Reproduce the Włodzimierz Heliński biography from "Team honours" to "of club pairs.", putting "Bydgoszcz" in place of "Toruń".

*Selected excerpt:*
☆ ☆ ☆ ☆ ☆
Włodzimierz Heliński
- Born: 16 July 1955 Leszno, Poland
- Died: 1 May 2021 (aged 65)
- Nationality: Polish

Career history
- 1979–1985: Unia Leszno
- 1988–1990: Start Gniezno

Team honours
- 1979, 1980: Polish League Champion

= Włodzimierz Heliński =

Polish speedway rider (1955–2021)

Włodzimierz Heliński (16 July 1955 – 1 May 2021) was a Polish speedway rider.

==Biography==
He obtained his speedway license in 1974. In the competition of the Polish team championship (DMP), he represented the clubs of "Unia" Leszno (1979–1985) and "Start" Gniezno. He won seven DMP medals: three gold (1979, 1980, 1984), two silver (1982, 1983) and two bronze (1981, 1985). In 1980 he won the Polish team Cup, and in 1984 in Toruń - the title of the Polish champion of club pairs.

Heliński was promoted to the finals of the individual Polish championships three times, in 1983 (Gdańsk - 8th place), 1984 (Gorzów Wielkopolski - 11th place) and 1990 (Lublin - 12th place). He twice stood on the podium of the Alfred Smoczyk memorials held in Leszno (1980 - 2nd place, 1982 - 3rd place).
☆ ☆ ☆ ☆ ☆
*Excerpted records:*

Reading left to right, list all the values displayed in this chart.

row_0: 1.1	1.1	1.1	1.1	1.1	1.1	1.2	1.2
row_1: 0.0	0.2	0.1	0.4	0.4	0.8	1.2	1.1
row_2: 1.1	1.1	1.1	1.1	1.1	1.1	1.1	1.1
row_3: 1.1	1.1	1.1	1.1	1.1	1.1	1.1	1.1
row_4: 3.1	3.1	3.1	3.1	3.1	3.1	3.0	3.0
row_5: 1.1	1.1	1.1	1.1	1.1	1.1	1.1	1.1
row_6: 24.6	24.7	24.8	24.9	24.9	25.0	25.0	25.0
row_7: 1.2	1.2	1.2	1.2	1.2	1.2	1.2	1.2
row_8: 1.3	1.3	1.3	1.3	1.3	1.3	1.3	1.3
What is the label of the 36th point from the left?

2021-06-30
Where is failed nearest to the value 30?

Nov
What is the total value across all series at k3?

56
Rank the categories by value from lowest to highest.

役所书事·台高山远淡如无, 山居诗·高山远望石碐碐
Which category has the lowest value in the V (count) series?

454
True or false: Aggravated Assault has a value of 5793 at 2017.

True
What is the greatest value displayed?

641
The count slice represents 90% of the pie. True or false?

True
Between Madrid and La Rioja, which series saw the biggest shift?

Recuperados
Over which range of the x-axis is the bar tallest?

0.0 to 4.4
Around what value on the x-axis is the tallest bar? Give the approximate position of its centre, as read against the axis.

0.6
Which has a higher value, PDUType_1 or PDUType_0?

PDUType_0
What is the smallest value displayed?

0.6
☆ ☆ ☆ ☆ ☆
*Exercise answer:*
Team honours
- 1979, 1980: Polish League Champion

= Włodzimierz Heliński =

Polish speedway rider (1955–2021)

Włodzimierz Heliński (16 July 1955 – 1 May 2021) was a Polish speedway rider.

==Biography==
He obtained his speedway license in 1974. In the competition of the Polish team championship (DMP), he represented the clubs of "Unia" Leszno (1979–1985) and "Start" Gniezno. He won seven DMP medals: three gold (1979, 1980, 1984), two silver (1982, 1983) and two bronze (1981, 1985). In 1980 he won the Polish team Cup, and in 1984 in Bydgoszcz - the title of the Polish champion of club pairs.